As some of you know, ipban pro had an outage on 2022-08-04. This lasted a good 8 hours.
I have been using Azure Functions as a proxy layer for all of ipban pro. At a basic level, Azure functions knows about all the other services and data stores necessary to handle orders, licenses, api keys and the recent and naughty list. For the last several years it has been running pretty smoothly.
Yesterday I was ddos attacked for about an hour at 7:30am UTC. No code deploys or changes the past few weeks.
During and after this attack, Azure functions decided to melt down and return 503 codes or timeouts for all calls. I believe this was a bug in Azure functions not releasing connections. My metrics showed 600 simultaneous connections and then suddenly zero every few minutes. Clearly Azure didn’t like that and decided to kill my app. Even stopping it for a few minutes and starting it again failed to fix things.
I had considered just deleting the function app and re-deploying it, but in my mind the root problem needed to be discovered and addressed.
I spent a few hours poking around application insights and the troubleshooting section. There were references to this connection limit. But I even shut down my entire layer of services and still received the 503 and/or timeouts when calling the function app directly. So it wasn’t because of traffic from my machines. I also have functions locked down with ip address restrictions and app keys.
Azure charged me 29$ to just be able to send an email to someone.
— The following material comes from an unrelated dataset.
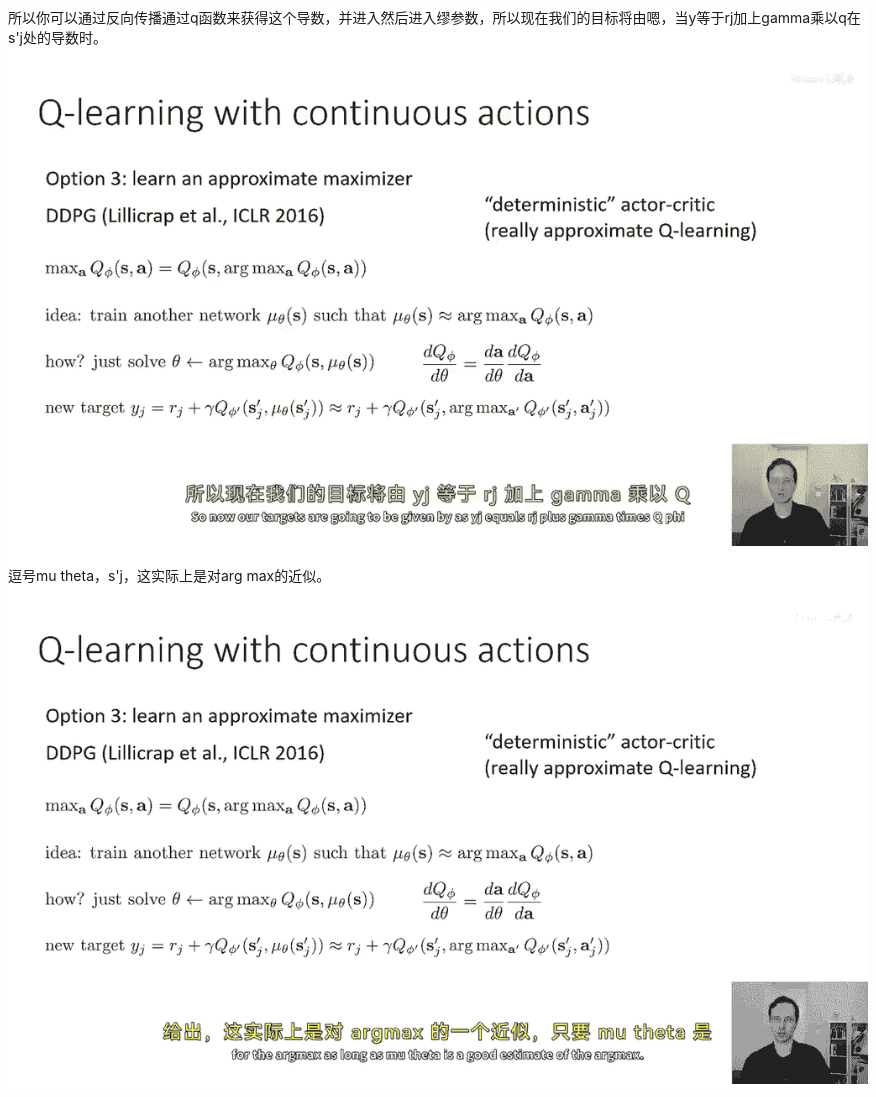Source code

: 所以你可以通过反向传播通过q函数来获得这个导数，并进入然后进入缪参数，所以现在我们的目标将由嗯，当y等于rj加上gamma乘以q在s'j处的导数时。



![](img/ec4f7fca8a2e53a95bbb64e0bd6482f6_75.png)

逗号mu theta，s'j，这实际上是对arg max的近似。

![](img/ec4f7fca8a2e53a95bbb64e0bd6482f6_77.png)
By the time they responded four hours later, I had re-written my function app into a regular server app and hosted it myself. Azure still hasn’t provided a reason as to why the function app went belly up.
This is the first time I have had a cloud provider completely fail on me. I won’t be using Azure functions again. This also left a very sour taste in my mouth for Azure itself. The other services Azure provides have been working well for me but I will definitely be keeping a backup plan in my back pocket in case some of the other services have similar problems.